# Is this insect bad?



## Vargoje3 (Oct 5, 2020)

Found what looks like a grasshopper in my vivarium. I removed it, but do I have to worry about it?


----------



## Louis (Apr 23, 2014)

That's a really cool bug to find in your vivarium. It's definitely some kind of juvenile grasshopper/cricket/katydid and it might have eaten some of your plants so probably best removed. It's too small to have laid any eggs in there that you need to worry about but if it hatched out from eggs in some moss or anything like that then there could me more in there.


----------



## Vargoje3 (Oct 5, 2020)

I felt bad squishing him, did look pretty cool. Might have left him if I had frogs in the tank, but it's currently unoccupied.


----------



## XxFrogxX (Mar 12, 2019)

Vargoje3 said:


> I felt bad squishing him, did look pretty cool. Might have left him if I had frogs in the tank, but it's currently unoccupied.
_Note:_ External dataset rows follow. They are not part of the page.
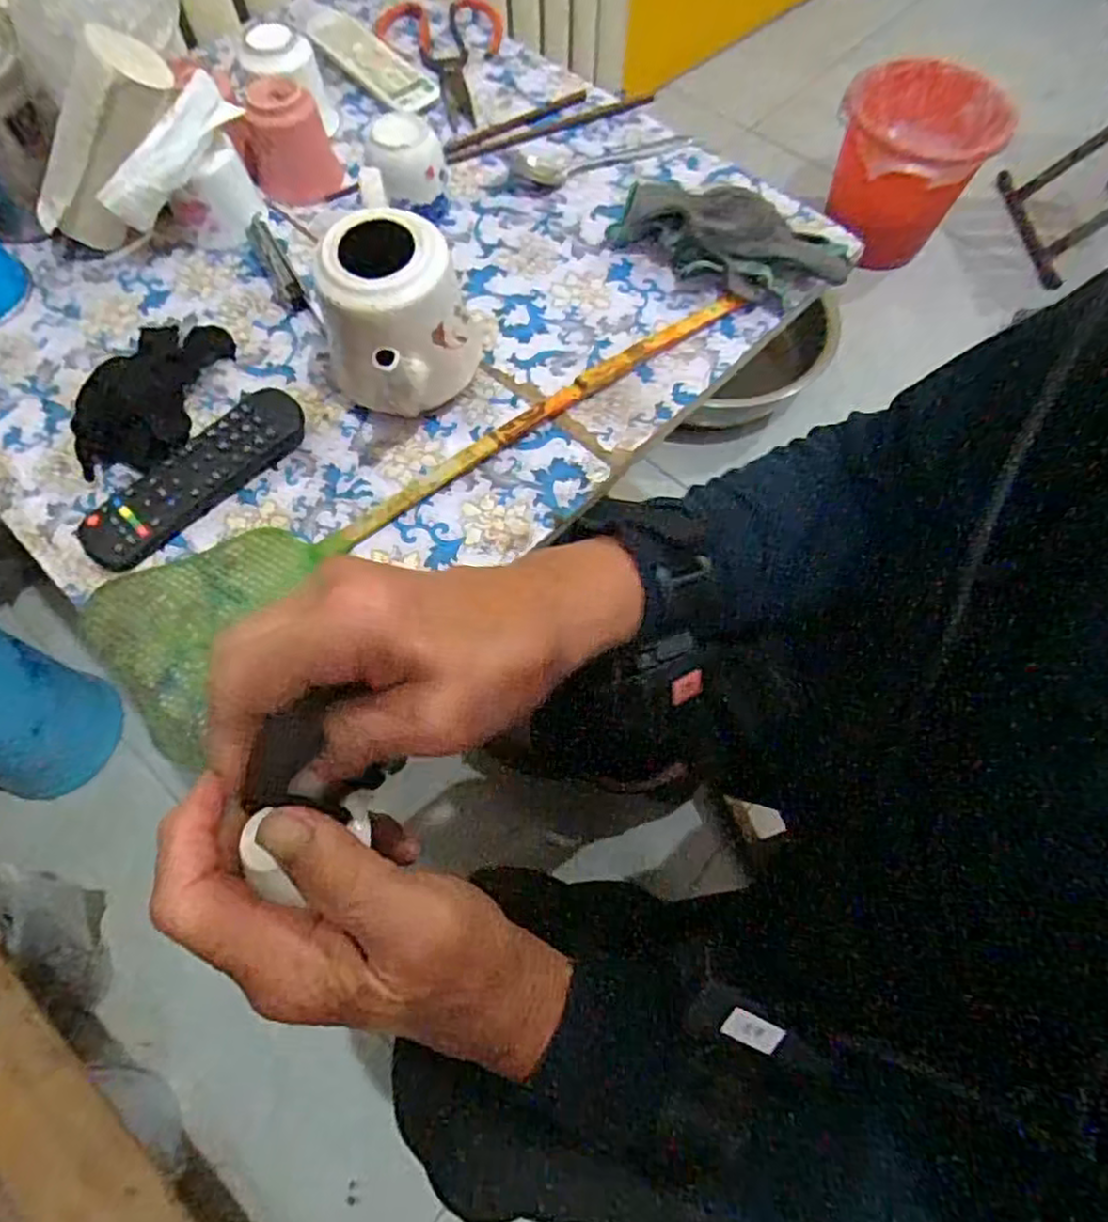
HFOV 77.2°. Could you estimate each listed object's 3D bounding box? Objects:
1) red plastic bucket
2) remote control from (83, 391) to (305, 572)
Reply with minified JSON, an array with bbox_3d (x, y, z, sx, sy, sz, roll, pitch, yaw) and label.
[{"bbox_3d":[0.583,-0.740,1.184,0.242,0.221,0.283,19,66,8],"label":"red plastic bucket"},{"bbox_3d":[-0.224,-0.085,0.439,0.042,0.023,0.153,42,72,16],"label":"remote control"}]

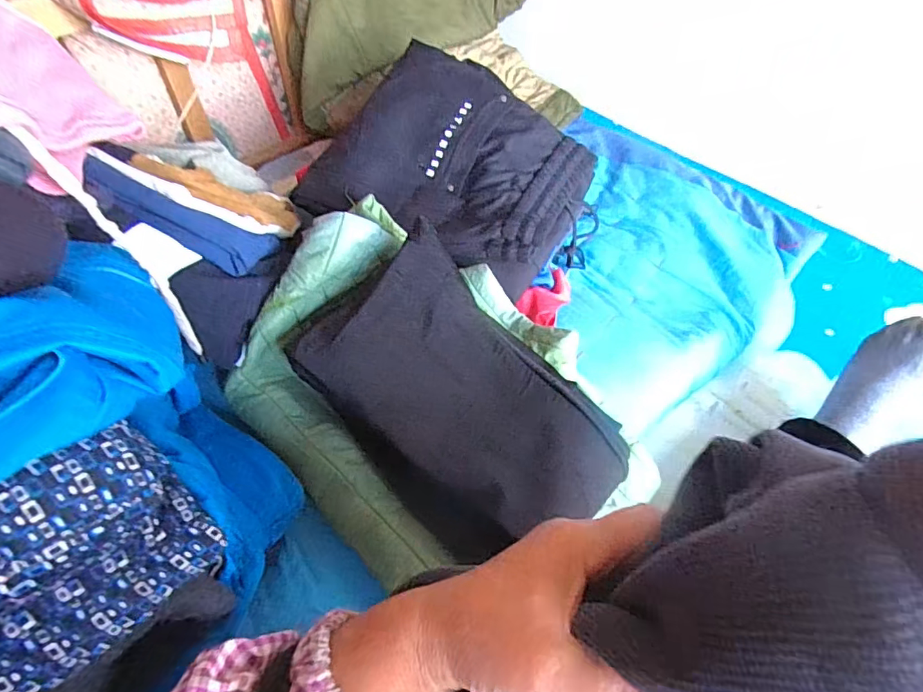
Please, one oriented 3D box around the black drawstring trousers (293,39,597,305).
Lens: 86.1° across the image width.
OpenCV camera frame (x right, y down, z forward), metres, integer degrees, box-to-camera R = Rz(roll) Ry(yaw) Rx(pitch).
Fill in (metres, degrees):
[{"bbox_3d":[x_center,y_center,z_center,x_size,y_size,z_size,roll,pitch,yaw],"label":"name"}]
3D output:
[{"bbox_3d":[-0.009,-0.224,0.624,0.312,0.100,0.277,28,57,17],"label":"black drawstring trousers"}]

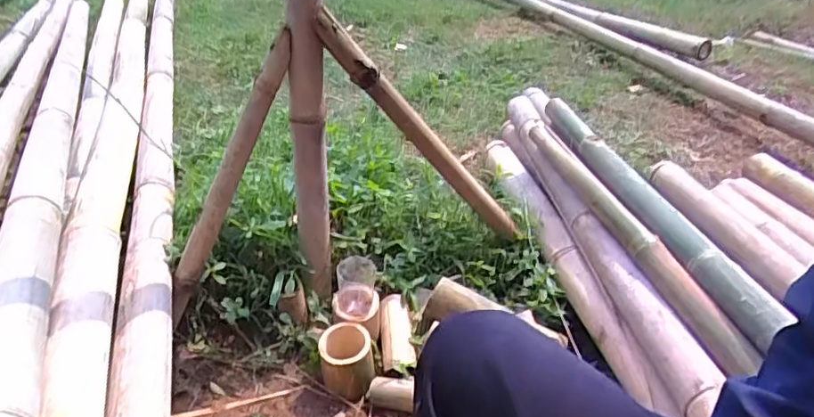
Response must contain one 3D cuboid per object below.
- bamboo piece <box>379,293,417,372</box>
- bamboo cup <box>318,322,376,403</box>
[{"bbox_3d":[-0.017,0.215,0.973,0.054,0.036,0.144,-1,44,-6],"label":"bamboo piece"},{"bbox_3d":[-0.097,0.250,0.905,0.086,0.105,0.079,4,30,2],"label":"bamboo cup"}]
Imo you should have released the insect, if it is native to your area.


----------



## E.Shell (Aug 27, 2020)

Gonna be 17oF here tonight, he's probably better off squished than released...


----------



## Socratic Monologue (Apr 7, 2018)

Wikipedia tells me there are 6,400 species of katydids. By the time I confirmed that one is a native species, it would be dead of old age.

Kind of a joke. Kind of not. Best not to release anything, live or dead, that's been in a viv.


----------